This isn’t my usual thing, but needed to take a second and get this out.
Gosh, I feel like I am rotting away.
I know I am full of sin; I fear my heart isn’t always where it should be.
But my flesh is literally rotting before my eyes.
I’m not alone in this struggle with this disease, but I feel so alone so much of the time.
Some days, it’s not so bad, but like today, I just don’t know how to keep going. Every day lately, I have noticed it spread. The past few years have been horrible. What once was isolated to a few places I could easily conceal, has turned into covering a good portion of highly visible areas.
When I read of Moses commanding the children how to be cleansed from leprosy, I often wonder if that treatment would work for me…
I don’t have leprosy. But this disease I have, at least in my own mind, mirrors the appearance.
What sin did I commit that was so bad to cause this? Can I repent and wash and isolate myself long enough to be clean?
Silly thoughts, perhaps, but they are real and do weigh on me at times.
It wasn’t until recently that I started noticing how much I was affected by this condition. I never realized how it dictated not only how I dress but how I act and how much I’d rather not be around others. It’s painful, yes, in so many ways. It leaves scars behind, places that will never look or feel the same.
I guess every scar tells a story. I have so many stories of how life has tried to tear me down but through my Lord’s grace I overcome.

◆ **Exercise goal**:
Please answer these questions about the post on the skin disease:
(a) Who, in the writer's reading, commands the children how to be cleansed from leprosy?
(b) Over the past few years, what has the disease turned into covering?
(c) Besides how the writer dresses, what two things does the condition dictate?

[Collected data]
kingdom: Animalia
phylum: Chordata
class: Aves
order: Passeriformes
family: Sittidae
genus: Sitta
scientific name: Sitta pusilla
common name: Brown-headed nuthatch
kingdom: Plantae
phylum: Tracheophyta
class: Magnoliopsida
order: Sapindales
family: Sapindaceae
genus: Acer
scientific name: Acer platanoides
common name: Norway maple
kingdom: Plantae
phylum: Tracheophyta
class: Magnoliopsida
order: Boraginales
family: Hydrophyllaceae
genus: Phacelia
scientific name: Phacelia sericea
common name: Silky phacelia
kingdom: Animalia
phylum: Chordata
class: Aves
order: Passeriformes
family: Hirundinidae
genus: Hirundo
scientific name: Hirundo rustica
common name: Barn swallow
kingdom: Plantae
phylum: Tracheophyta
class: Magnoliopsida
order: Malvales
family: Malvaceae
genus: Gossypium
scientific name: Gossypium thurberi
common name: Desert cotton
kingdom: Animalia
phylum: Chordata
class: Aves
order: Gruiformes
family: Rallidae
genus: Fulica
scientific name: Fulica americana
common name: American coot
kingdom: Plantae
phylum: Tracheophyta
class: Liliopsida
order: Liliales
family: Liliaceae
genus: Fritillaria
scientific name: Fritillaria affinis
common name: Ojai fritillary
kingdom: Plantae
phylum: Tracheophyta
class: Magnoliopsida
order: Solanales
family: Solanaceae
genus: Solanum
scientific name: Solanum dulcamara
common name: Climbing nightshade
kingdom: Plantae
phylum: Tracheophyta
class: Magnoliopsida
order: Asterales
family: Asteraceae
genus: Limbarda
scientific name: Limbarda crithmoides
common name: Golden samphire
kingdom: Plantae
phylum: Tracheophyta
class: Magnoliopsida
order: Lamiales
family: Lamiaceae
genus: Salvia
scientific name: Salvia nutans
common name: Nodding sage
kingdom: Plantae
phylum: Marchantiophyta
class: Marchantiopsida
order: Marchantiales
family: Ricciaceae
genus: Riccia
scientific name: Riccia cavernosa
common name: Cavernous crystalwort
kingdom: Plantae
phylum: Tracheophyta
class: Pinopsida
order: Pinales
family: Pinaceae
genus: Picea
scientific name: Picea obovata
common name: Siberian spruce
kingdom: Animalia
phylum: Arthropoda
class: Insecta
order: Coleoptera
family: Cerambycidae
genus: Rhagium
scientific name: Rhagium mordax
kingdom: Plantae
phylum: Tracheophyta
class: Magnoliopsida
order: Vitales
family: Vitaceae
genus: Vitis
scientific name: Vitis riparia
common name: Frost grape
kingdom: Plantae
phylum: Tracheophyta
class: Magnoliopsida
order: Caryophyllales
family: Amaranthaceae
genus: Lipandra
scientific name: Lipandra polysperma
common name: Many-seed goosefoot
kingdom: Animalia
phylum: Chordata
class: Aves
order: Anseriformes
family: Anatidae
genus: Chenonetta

◆ **Task answer**:
(a) Moses.
(b) A good portion of highly visible areas.
(c) How the writer acts and how much the writer would rather not be around others.